#### Selected excerpt
= = = = = = =
Posted on 03/01/2010 5:50:22 PM PST by Steelfish
March 2, 2010 The Sea Was 30 Metres High. Everybody Ran Dom Phillips, Constitución
A mother and daughter are reduced to tears after looters set fire to a supermarket near their home in Constitución. When the earthquake struck the dirt-poor coastal town of Constitución, José Carrasco was sleeping in the cab of his truck by the beach.
It was really strong, shaking, he said. Forty-five minutes later he saw the first tsunami wave coming towards him. The sea came and covered everything. It was 30 metres high. There were two waves. When we saw the sea coming in, everybody ran. I climbed up the hill.
The smell of death hung yesterday over this fishing town, battered not just by the earthquake but by the tsunami that came in its wake and claimed hundreds of lives. Much of it lay in ruins. Debris from the waves covered the beach and the tiny port. Mr Carrascos blue truck was a tangle of bent metal, surrounded by the remains of battered cars, their windows shattered.
= = = = = = =
#### Parts of the exercise
A - Put this sentence from the article about the tsunami in Constitución into Spanish: "Debris from the waves covered the beach and the tiny port."
B - In the article about the tsunami in Constitución, where was José Carrasco sleeping when the earthquake struck?

#### Stored data
= = = = = = =
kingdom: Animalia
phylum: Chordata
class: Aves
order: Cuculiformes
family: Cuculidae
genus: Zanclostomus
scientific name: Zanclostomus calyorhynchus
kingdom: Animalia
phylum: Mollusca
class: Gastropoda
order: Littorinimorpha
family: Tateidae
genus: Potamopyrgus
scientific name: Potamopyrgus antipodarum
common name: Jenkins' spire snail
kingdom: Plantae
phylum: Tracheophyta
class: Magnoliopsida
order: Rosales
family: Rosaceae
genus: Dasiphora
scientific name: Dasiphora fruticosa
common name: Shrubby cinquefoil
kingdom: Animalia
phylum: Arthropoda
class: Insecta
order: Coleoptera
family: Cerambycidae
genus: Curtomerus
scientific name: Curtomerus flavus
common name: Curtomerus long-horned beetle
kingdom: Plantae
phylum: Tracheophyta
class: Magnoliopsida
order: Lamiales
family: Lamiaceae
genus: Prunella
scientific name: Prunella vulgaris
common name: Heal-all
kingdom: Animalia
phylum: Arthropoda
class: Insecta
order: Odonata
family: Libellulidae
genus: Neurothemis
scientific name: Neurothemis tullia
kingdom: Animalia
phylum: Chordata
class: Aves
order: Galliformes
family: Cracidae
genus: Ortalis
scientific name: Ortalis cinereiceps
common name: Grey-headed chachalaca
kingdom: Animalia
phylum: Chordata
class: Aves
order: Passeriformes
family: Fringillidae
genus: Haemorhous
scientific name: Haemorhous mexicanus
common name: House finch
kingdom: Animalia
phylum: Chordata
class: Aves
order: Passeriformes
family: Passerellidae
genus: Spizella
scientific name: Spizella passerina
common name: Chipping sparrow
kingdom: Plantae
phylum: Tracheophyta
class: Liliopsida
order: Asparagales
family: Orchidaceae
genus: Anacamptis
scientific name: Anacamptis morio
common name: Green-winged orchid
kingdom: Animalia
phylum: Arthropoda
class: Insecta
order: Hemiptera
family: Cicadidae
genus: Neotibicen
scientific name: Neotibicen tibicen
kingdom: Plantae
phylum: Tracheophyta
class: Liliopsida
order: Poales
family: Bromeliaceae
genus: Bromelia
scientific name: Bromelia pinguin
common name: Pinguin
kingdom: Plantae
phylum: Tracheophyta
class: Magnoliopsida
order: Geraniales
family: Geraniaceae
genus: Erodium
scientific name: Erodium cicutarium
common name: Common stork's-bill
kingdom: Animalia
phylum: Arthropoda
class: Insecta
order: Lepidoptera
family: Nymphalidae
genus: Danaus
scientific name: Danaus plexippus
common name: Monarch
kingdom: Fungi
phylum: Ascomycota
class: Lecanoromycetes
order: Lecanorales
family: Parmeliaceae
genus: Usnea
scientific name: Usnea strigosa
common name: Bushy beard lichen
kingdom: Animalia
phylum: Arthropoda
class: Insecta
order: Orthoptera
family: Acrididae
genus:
= = = = = = =
#### Written responses
A - Los escombros de las olas cubrieron la playa y el pequeño puerto.

B - In the cab of his truck by the beach.